Un bruit de chaise derrière moi me fait sursauter. L’ombre multicolore de mon chef est assise à son bureau. Sur sa façade rougeâtre, un sourire carnassier. Celui des mauvais jours. Mon regard passe de lui au corps gisant, désormais impossible à identifier. Lui aussi devrait être réduit en bouillie. Non ?

Ma tête tourne, je me sens mal. J’en suis presque à regretter mes journées toutes pareilles. Réveil chaque matin à 5h30. Même les réflexions de mes collègues. « T’as dormi là ? » ou encore « On sait toujours où te trouver : à la photocopieuse ! », accompagnées d’un rire bien gras. Je pense aussi à mon chat. J’aurais dû lui donner un nom.

– Vous êtes virée… vous ne serez jamais qu’une ombre insignifiante, assène le double de mon chef.

Je le sais. Elle le sait. J’ai envie de répondre, mais rien ne vient.

– Je suis désolée pour ce matin, fait soudain une voix féminine juste derrière moi.

C’est mon double de couleur qui me suit partout depuis que je suis née. Comment se fait-il qu’elle ne me soit plus soudée ?

– Cela ne change rien, réplique son chef.

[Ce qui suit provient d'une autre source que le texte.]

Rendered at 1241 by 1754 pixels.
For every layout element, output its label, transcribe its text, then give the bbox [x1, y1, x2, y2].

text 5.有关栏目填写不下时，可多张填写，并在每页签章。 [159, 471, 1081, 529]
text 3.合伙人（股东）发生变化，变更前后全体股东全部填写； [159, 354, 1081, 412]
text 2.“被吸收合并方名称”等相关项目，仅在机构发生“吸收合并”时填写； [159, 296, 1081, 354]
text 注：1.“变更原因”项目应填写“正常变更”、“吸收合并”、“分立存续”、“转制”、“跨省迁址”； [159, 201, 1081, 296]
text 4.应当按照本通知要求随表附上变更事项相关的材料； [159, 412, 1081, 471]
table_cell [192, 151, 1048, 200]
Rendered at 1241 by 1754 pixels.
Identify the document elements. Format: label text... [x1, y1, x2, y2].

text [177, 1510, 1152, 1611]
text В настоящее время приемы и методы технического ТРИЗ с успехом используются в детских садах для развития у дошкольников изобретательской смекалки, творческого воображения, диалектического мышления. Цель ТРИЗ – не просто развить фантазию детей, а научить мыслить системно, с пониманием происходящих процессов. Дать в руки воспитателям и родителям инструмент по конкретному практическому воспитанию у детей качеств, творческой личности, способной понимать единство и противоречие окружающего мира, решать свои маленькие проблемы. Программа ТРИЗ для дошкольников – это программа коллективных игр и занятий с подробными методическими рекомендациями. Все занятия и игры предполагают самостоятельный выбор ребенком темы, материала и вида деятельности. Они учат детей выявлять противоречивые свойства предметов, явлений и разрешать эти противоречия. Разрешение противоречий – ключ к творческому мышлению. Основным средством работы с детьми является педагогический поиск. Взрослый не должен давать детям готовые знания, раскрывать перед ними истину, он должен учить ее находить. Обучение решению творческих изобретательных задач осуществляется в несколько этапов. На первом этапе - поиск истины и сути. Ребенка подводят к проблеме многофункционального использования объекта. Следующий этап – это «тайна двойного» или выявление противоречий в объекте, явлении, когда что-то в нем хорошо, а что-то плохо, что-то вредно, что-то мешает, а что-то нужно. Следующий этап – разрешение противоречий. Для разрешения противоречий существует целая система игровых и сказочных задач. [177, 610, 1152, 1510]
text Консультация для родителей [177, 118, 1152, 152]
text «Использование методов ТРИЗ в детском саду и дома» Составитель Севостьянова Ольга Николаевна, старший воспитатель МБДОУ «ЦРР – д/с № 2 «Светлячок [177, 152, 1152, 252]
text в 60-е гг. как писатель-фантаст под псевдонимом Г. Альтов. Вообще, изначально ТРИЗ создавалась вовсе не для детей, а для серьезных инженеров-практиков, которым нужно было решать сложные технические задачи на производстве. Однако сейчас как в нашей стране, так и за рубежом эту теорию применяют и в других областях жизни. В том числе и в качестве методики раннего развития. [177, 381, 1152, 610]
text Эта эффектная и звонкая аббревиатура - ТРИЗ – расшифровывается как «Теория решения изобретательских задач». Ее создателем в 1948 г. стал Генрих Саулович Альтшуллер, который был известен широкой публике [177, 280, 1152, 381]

Mon double se retourne, prête à s’enfuir, des sanglots coincés en travers de la gorge. Je me glisse alors vers elle puis lui barre le passage. Elle hurle de terreur, en me voyant dressée devant elle. Elle n’a pas fait ce qu’il fallait. Il lui suffisait de prendre la lampe et de suivre mes mouvements. Mon patron et son double ne seraient plus de ce monde. Je me colle à ma jumelle multicolore tétanisée, je l’enlace, puis je pénètre sa vie et éteins ses couleurs… Elle s’est libérée de moi. Elle n’a plus lieu d’être.

Le double de mon chef se lève. Pour la première fois, il pâlit, étouffe un cri d’horreur quand il voit disparaître sa fidèle assistante. Quant à moi, je me sens mieux et beaucoup plus forte. Je laisse l’homme seul, désemparé, et rejoins la dizaine d’ombres qui se glissent hors des autres pièces, sans leurs doubles. En s’affranchissant de nous, nos doubles de couleurs nous ont libérées.  Une nouvelle vie commence pour nous.